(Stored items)
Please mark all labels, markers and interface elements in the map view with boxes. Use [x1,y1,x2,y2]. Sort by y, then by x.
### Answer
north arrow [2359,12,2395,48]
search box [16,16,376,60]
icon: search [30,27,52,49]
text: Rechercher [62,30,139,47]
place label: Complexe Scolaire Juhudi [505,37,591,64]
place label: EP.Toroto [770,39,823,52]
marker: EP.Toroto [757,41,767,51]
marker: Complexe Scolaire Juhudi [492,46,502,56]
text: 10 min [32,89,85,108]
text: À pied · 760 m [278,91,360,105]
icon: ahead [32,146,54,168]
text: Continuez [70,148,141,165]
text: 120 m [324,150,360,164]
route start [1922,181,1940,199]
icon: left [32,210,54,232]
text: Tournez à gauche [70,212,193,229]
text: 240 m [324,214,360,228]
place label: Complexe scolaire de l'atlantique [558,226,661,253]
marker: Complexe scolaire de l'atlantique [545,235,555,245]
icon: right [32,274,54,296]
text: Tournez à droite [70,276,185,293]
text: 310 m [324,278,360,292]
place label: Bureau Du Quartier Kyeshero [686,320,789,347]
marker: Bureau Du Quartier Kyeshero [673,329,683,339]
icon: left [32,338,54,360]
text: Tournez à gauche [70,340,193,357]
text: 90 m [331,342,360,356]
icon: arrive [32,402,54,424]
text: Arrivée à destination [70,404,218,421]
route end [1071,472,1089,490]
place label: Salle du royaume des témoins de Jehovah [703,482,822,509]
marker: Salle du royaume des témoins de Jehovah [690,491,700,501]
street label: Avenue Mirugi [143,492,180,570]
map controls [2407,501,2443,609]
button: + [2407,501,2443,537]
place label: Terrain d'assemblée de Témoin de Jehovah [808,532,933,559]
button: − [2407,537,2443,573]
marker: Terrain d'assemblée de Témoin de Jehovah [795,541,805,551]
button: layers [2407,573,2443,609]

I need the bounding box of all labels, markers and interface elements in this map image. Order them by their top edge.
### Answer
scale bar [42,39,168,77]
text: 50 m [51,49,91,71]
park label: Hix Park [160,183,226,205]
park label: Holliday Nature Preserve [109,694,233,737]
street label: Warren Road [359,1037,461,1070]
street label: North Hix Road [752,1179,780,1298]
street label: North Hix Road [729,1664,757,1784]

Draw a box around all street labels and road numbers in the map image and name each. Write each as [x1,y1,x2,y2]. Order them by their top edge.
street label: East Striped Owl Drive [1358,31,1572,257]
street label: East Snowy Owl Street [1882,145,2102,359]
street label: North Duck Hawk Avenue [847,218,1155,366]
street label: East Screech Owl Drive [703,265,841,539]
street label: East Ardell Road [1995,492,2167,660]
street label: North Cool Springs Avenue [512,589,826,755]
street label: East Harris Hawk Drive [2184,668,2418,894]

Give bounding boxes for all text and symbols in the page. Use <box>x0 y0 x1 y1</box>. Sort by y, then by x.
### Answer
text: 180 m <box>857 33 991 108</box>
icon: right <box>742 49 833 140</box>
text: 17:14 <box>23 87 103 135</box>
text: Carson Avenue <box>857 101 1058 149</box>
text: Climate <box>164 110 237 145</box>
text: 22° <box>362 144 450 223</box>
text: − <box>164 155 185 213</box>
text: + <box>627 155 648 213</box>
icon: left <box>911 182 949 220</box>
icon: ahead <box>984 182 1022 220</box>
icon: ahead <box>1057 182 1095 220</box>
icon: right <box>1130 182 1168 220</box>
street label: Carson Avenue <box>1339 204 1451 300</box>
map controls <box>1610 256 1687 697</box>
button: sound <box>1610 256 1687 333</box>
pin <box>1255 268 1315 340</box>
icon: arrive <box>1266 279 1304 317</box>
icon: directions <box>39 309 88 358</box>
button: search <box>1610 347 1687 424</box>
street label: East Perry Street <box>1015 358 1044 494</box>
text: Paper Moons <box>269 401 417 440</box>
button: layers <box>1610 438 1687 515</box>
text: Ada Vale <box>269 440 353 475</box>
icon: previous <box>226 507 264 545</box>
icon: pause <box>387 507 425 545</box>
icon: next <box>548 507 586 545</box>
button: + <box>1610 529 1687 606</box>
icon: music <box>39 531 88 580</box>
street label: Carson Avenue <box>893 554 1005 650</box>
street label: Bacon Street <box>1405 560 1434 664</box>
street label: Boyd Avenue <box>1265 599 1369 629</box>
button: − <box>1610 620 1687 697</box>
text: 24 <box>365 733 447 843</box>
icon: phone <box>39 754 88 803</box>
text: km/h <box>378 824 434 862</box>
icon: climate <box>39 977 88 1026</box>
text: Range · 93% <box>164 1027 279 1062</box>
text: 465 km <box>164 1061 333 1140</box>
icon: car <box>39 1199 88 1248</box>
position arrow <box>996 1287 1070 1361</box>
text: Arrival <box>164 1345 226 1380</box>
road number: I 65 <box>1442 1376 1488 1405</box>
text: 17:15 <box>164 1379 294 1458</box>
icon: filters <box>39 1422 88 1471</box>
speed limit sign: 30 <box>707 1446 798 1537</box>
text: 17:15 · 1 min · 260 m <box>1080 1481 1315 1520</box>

**Task item**
A verbatim copy of every record is what you should return.

**Answer to the exercise**
Please mark all labels, markers and interface elements in the map view with boxes. Use [x1,y1,x2,y2]. Sort by y, then by x.
### Answer
north arrow [2359,12,2395,48]
search box [16,16,376,60]
icon: search [30,27,52,49]
text: Rechercher [62,30,139,47]
place label: Complexe Scolaire Juhudi [505,37,591,64]
place label: EP.Toroto [770,39,823,52]
marker: EP.Toroto [757,41,767,51]
marker: Complexe Scolaire Juhudi [492,46,502,56]
text: 10 min [32,89,85,108]
text: À pied · 760 m [278,91,360,105]
icon: ahead [32,146,54,168]
text: Continuez [70,148,141,165]
text: 120 m [324,150,360,164]
route start [1922,181,1940,199]
icon: left [32,210,54,232]
text: Tournez à gauche [70,212,193,229]
text: 240 m [324,214,360,228]
place label: Complexe scolaire de l'atlantique [558,226,661,253]
marker: Complexe scolaire de l'atlantique [545,235,555,245]
icon: right [32,274,54,296]
text: Tournez à droite [70,276,185,293]
text: 310 m [324,278,360,292]
place label: Bureau Du Quartier Kyeshero [686,320,789,347]
marker: Bureau Du Quartier Kyeshero [673,329,683,339]
icon: left [32,338,54,360]
text: Tournez à gauche [70,340,193,357]
text: 90 m [331,342,360,356]
icon: arrive [32,402,54,424]
text: Arrivée à destination [70,404,218,421]
route end [1071,472,1089,490]
place label: Salle du royaume des témoins de Jehovah [703,482,822,509]
marker: Salle du royaume des témoins de Jehovah [690,491,700,501]
street label: Avenue Mirugi [143,492,180,570]
map controls [2407,501,2443,609]
button: + [2407,501,2443,537]
place label: Terrain d'assemblée de Témoin de Jehovah [808,532,933,559]
button: − [2407,537,2443,573]
marker: Terrain d'assemblée de Témoin de Jehovah [795,541,805,551]
button: layers [2407,573,2443,609]

I need the bounding box of all labels, markers and interface elements in this map image. Order them by their top edge.
### Answer
scale bar [42,39,168,77]
text: 50 m [51,49,91,71]
park label: Hix Park [160,183,226,205]
park label: Holliday Nature Preserve [109,694,233,737]
street label: Warren Road [359,1037,461,1070]
street label: North Hix Road [752,1179,780,1298]
street label: North Hix Road [729,1664,757,1784]

Draw a box around all street labels and road numbers in the map image and name each. Write each as [x1,y1,x2,y2]. Order them by their top edge.
street label: East Striped Owl Drive [1358,31,1572,257]
street label: East Snowy Owl Street [1882,145,2102,359]
street label: North Duck Hawk Avenue [847,218,1155,366]
street label: East Screech Owl Drive [703,265,841,539]
street label: East Ardell Road [1995,492,2167,660]
street label: North Cool Springs Avenue [512,589,826,755]
street label: East Harris Hawk Drive [2184,668,2418,894]

Give bounding boxes for all text and symbols in the page. Use <box>x0 y0 x1 y1</box>. Sort by y, then by x.
### Answer
text: 180 m <box>857 33 991 108</box>
icon: right <box>742 49 833 140</box>
text: 17:14 <box>23 87 103 135</box>
text: Carson Avenue <box>857 101 1058 149</box>
text: Climate <box>164 110 237 145</box>
text: 22° <box>362 144 450 223</box>
text: − <box>164 155 185 213</box>
text: + <box>627 155 648 213</box>
icon: left <box>911 182 949 220</box>
icon: ahead <box>984 182 1022 220</box>
icon: ahead <box>1057 182 1095 220</box>
icon: right <box>1130 182 1168 220</box>
street label: Carson Avenue <box>1339 204 1451 300</box>
map controls <box>1610 256 1687 697</box>
button: sound <box>1610 256 1687 333</box>
pin <box>1255 268 1315 340</box>
icon: arrive <box>1266 279 1304 317</box>
icon: directions <box>39 309 88 358</box>
button: search <box>1610 347 1687 424</box>
street label: East Perry Street <box>1015 358 1044 494</box>
text: Paper Moons <box>269 401 417 440</box>
button: layers <box>1610 438 1687 515</box>
text: Ada Vale <box>269 440 353 475</box>
icon: previous <box>226 507 264 545</box>
icon: pause <box>387 507 425 545</box>
icon: next <box>548 507 586 545</box>
button: + <box>1610 529 1687 606</box>
icon: music <box>39 531 88 580</box>
street label: Carson Avenue <box>893 554 1005 650</box>
street label: Bacon Street <box>1405 560 1434 664</box>
street label: Boyd Avenue <box>1265 599 1369 629</box>
button: − <box>1610 620 1687 697</box>
text: 24 <box>365 733 447 843</box>
icon: phone <box>39 754 88 803</box>
text: km/h <box>378 824 434 862</box>
icon: climate <box>39 977 88 1026</box>
text: Range · 93% <box>164 1027 279 1062</box>
text: 465 km <box>164 1061 333 1140</box>
icon: car <box>39 1199 88 1248</box>
position arrow <box>996 1287 1070 1361</box>
text: Arrival <box>164 1345 226 1380</box>
road number: I 65 <box>1442 1376 1488 1405</box>
text: 17:15 <box>164 1379 294 1458</box>
icon: filters <box>39 1422 88 1471</box>
speed limit sign: 30 <box>707 1446 798 1537</box>
text: 17:15 · 1 min · 260 m <box>1080 1481 1315 1520</box>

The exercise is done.